Why are you Staying in a Bad Job?
In the previous post, I noted that a bad job can sap your confidence. You feel trapped without slowing down enough to consider whether you actually are. In this post, I want to discuss whether believing you don’t have the skills to change jobs, or a good salary, sticking with the devil you know or even a shaky economy are enough to stay in a bad job.
I don’t have the work skills I need to change jobs
You may think that no other company wants your skill set (another example of how a bad work environment saps your confidence). But look at this objectively. More than likely, the skills you use right now to do the job are adequate. Don’t let a bad work environment make you forget that. You might be able to make a lateral move to another company—same type of job, same level of pay, better environment.

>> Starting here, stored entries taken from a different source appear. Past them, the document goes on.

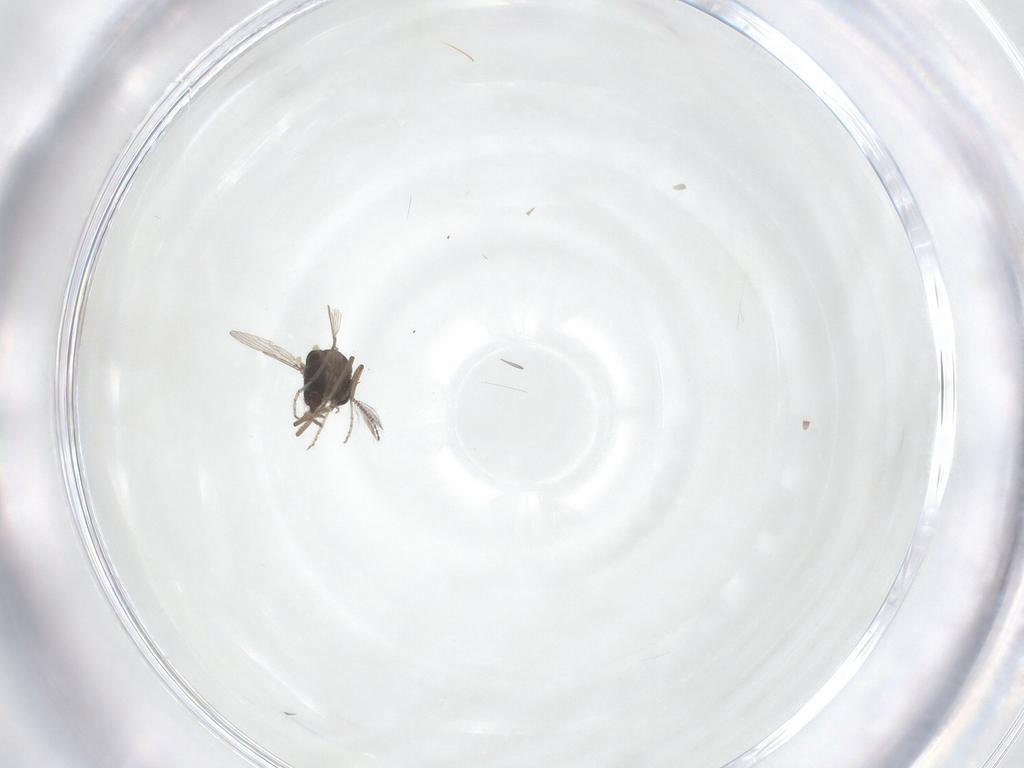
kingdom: Animalia
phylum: Arthropoda
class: Insecta
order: Diptera
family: Ceratopogonidae
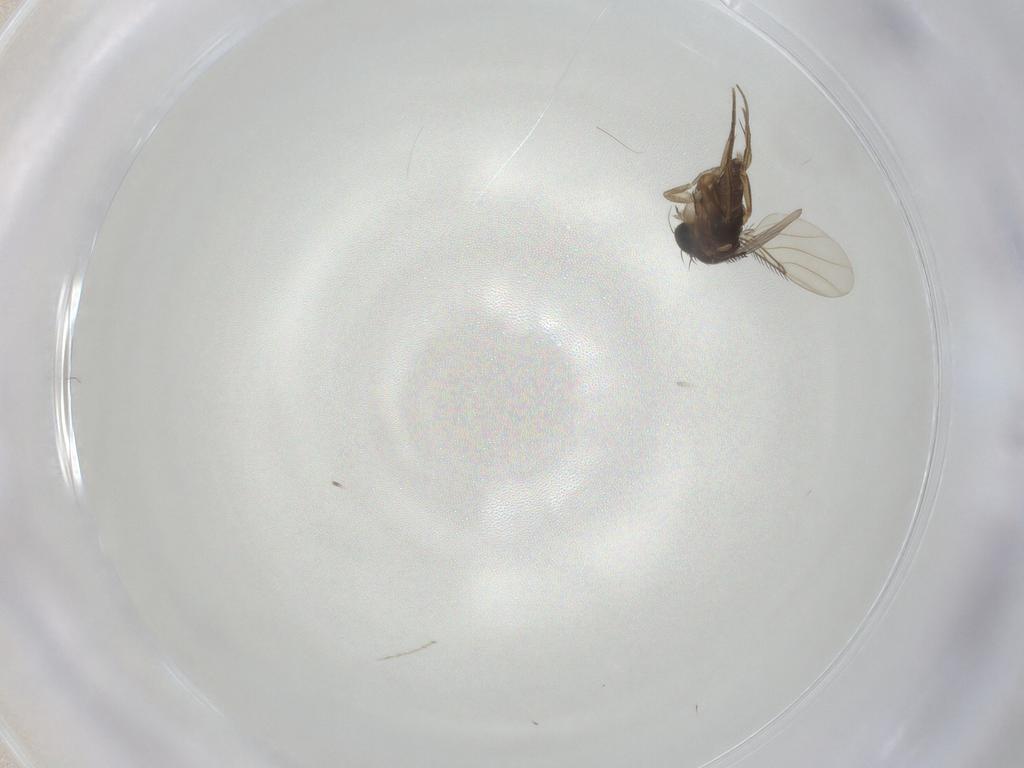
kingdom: Animalia
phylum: Arthropoda
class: Insecta
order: Diptera
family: Phoridae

If you are aspiring to a more senior position when you move companies, that’s a different story. You may not have, or have not been able to demonstrate, the qualities which make you promotable. Identify these skills and either get training or practice them in a parallel environment like volunteer work.
Fast Company has an excellent article on how to prepare yourself for moving up.
The money is good
We all need money for the basics of life—food, shelter, clothing, etc. However, people who feel trapped because of a good salary are not usually worried about this subsistence level. They often are more concerned about the status a good salary brings or its buying power.

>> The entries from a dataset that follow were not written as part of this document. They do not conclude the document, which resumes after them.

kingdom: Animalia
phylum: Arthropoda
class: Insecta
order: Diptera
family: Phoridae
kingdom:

If this is you, ask yourself whether either of these benefits is enough to withstand the assault on your sense of self which a bad setting invariable brings. It is a high price to pay and moreover, are you sure that there aren’t other places which pay as well but treat you better?
The devil you know
We all suffer from inertia sometimes. Your job is unpleasant but at least you’ve learned how to maneuver to avoid the worst (or so you think). Seems to be an argument for sticking with the devil you know.

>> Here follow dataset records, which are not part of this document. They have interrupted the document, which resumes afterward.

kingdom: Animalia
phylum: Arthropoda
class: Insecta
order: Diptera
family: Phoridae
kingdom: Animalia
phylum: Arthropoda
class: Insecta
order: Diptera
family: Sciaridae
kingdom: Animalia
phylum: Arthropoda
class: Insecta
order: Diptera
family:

But think of how you will feel five years from now, or even two. It is supremely unlikely that things will get better unless the revolution comes, so you have more years of being ground down by the slow drip, drip of a toxic work place. This will make it even less likely that you will have the energy or confidence to make the move out.
And why assume the worst—that it’s as bad if not worse elsewhere? Might be a dream job. Can’t know unless you make the leap.
The economy is bad.
If we are talking the Great Depression or the financial crisis of 2008, then maybe you’re right to ride out the storm where you are, no matter how awful.
But otherwise, the times of more jobs than people don’t come around often and you can look for a new one even if things are a little iffy.
The state of the economy could have some effect—you might have to consider moving to a new town or acquiring new skills—but you need to trade off these possibilities against the present soul-destroying situation you are in. Sometimes, it is a trade worth making.